В проекте используется Traefik в качестве реверс-прокси. Он автоматически выпустит бесплатные SSL-сертификаты Let`s Encrypt для поддоменов.

Запустите проект:

docker compose up -d

В административной панели Keycloak создайте клиента gitlab, у которого укажите:

• Root URL — домен GitLab с протоколом https. Например, https://gitlab.example.ru.
• Valid redirect URIs — домен GitLab с протоколом https и все возможные пути по этому домену. Например, https://gitlab.example.ru/*.

Реалм по умолчанию — master. При желании можно завести отдельный realm. Пользователи для GitLab и других сервисов создаются вручную через админку Keycloak.

После загрузки GitLab перейдите на страницу авторизации по домену, принадлежащему GitLab. Сервис предложит авторизоваться через Keycloak:

Экран входа в GitLab с доступной опцией авторизации через Keycloak

После успешной авторизации через Keycloak откроется панель редактирования нового пользователя, который был создан после авторизации.

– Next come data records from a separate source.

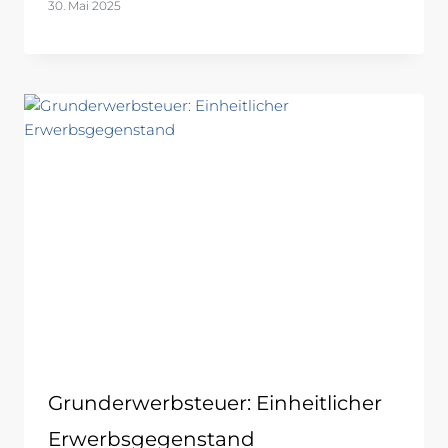
30. Mai 2025
Grunderwerbsteuer: Einheitlicher
Erwerbsgegenstand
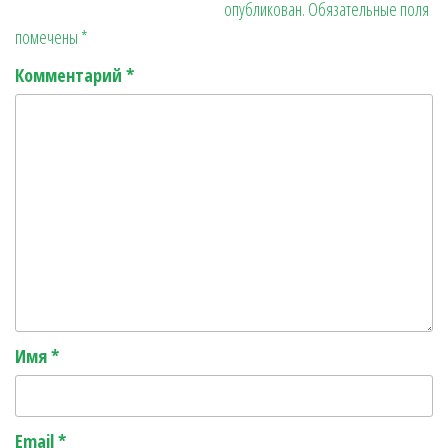
опубликован.
Обязательные поля
r
ь
помечены
*
Комментарий
*
Имя
*
Email
*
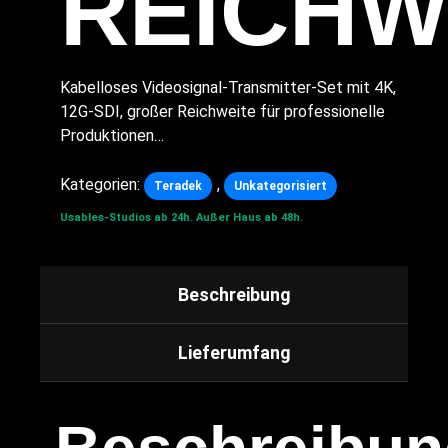
REICHW
Kabelloses Videosignal-Transmitter-Set mit 4K,
12G-SDI, großer Reichweite für professionelle
Produktionen…
Kategorien:
,
Teradek
Unkategorisiert
Usables-Studios ab 24h.
Außer Haus ab 48h.
Beschreibung
Lieferumfang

Окно настроек нового пользователя GitLab после авторизации через Keycloak

Частые проблемы и их решения

Иногда при развертывании и настройке Keycloak возникают ошибки — как в самой панели, так и при интеграции с другими сервисами. Ниже собрали типовые симптомы, причины и решения, чтобы вы могли быстро устранить проблему и продолжить настройку.

Заключение

Если вы создаете веб-приложение и хотите быстро запустить авторизацию, Keycloak становится отличным решением. Он избавляет от рутины: логины, роли, сессии, соцсети, права доступа — всё есть сразу.

Мы разобрали, как развернуть Keycloak на сервере, настроить базовую панель, подключить React и Express-приложения, а также интегрировать сторонний сервис вроде GitLab. Это универсальный подход: однажды настроив Keycloak, вы сможете добавлять к нему новые сервисы за считанные минуты — и управлять доступом из единой панели.

Такой подход экономит время, упрощает сопровождение, снижает риски и делает систему безопаснее. А главное — вы больше не тратите силы на изобретение собственной авторизации.